Work instructions:
1. In the news article below about the former Hastings priest, in which court was the criminal complaint filed?
2. Continue the news article about the former Hastings priest from where it stops.
┌─ Excerpted text
BishopAccountability.org

Former Hastings priest charged with raping altar boy

By Emily Gurnon
Pioneer Press
May 21, 2014

http://www.twincities.com/localnews/ci_25807264/ex-hastings-priest-charged-raping-altar-boy

Andre Bennett

Here are some of the photos of those priests and monks listed as suspected of sexually abusing children.

Michael Bik

A former Hastings priest has been charged with sexually abusing a young altar boy at his church over a period of more than two years.

Francis "Fran" Frederick Hoefgen, 63, of Columbia Heights subjected the boy to oral and anal sex as well as fondling of his genitals, according to a criminal complaint filed Tuesday in Dakota County District Court. The child was between the ages of about 9 and 12.

The alleged victim, now an adult, went to Hastings police with the allegations in November.

County Attorney James Backstrom said most child sexual abuse victims never report the crimes, and the ones who do often wait for years.

"Why does this happen? It's not that hard to understand if you think about it," Backstrom said. "These are frightened kids who do not even fully understand what is happening to them."

And the vast majority are preyed upon by people they know and trust, Backstrom said.

He encouraged other victims of sexual abuse to come forward, even if the crime happened long ago.

"Please know that there are many persons in our criminal and civil justice systems who care deeply about you and want to do everything we can to help you and bring justice to the person responsible for causing you so much pain for so many years," he said.
└─
┌─ Given entries
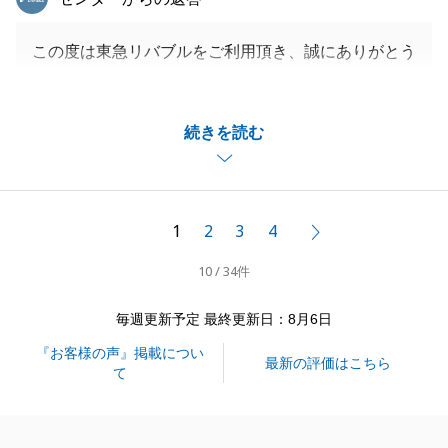
この度は東急リバブルをご利用頂き、誠にありがとう
ございました。
販売開始直後にご挨拶させて頂き、ご連絡があった際
続きを読む
は本当に驚きました。
お仕事がお忙しい中、時には夜遅く、時には朝早くか
らご対応頂き、ありがとうございました。
Ｋ様のご協力あって、スムーズにお話を進めることが
1
2
3
4
次へ
できました。
10 / 34件
不動産にまつわるお悩みがございましたら、お気軽に
ご相談ください。
毎週更新予定 最終更新日：8月6日
この度は、ありがとうございました。
『お客様の声』掲載につい
今後とも引き続きよろしくお願い致します。
最新の評価はこちら
て
閉じる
└─
Task responses:
1. Dakota County District Court

2.
According to the criminal complaint:

The alleged victim said he attended St. Boniface Church and school as a child. While serving as an altar boy, he was sexually abused by Hoefgen "on several occasions over an extended period of time," the complaint said.

The abuse took place between 1989 and 1991. Depending on the circumstances, suspects in child sexual abuse cases may be charged long after the alleged crimes occurred, Backstrom said.

Hoefgen worked in Hastings from 1985 until 1992. He began at St. Boniface; that church merged in 1987 with Guardian Angels to form St. Elizabeth Ann Seton parish. Hoefgen left in 1992.

He was charged Tuesday with two counts of first-degree criminal sexual conduct.

Hoefgen turned himself in at 5:45 a.m. Wednesday and was booked into the Dakota County Jail shortly before 7 a.m., according to jail records and Backstrom. At his first court appearance Wednesday morning, his bail was set at $150,000 without conditions and $25,000 with conditions, which include no contact with minors or the alleged victim in the case.

The former priest posted $25,000 bail Wednesday, said Monica Jensen, a spokeswoman for the county attorney's office. He is due back in court Aug. 11.

His attorney, Michael Colich, did not immediately return a call seeking comment.

Hoefgen also has been the subject of two lawsuits by alleged victims.

Hoefgen admitted to having oral sex with a teenage boy in June 1983 after moving the suicidal teen into the church rectory with him in Cold Spring, Minn.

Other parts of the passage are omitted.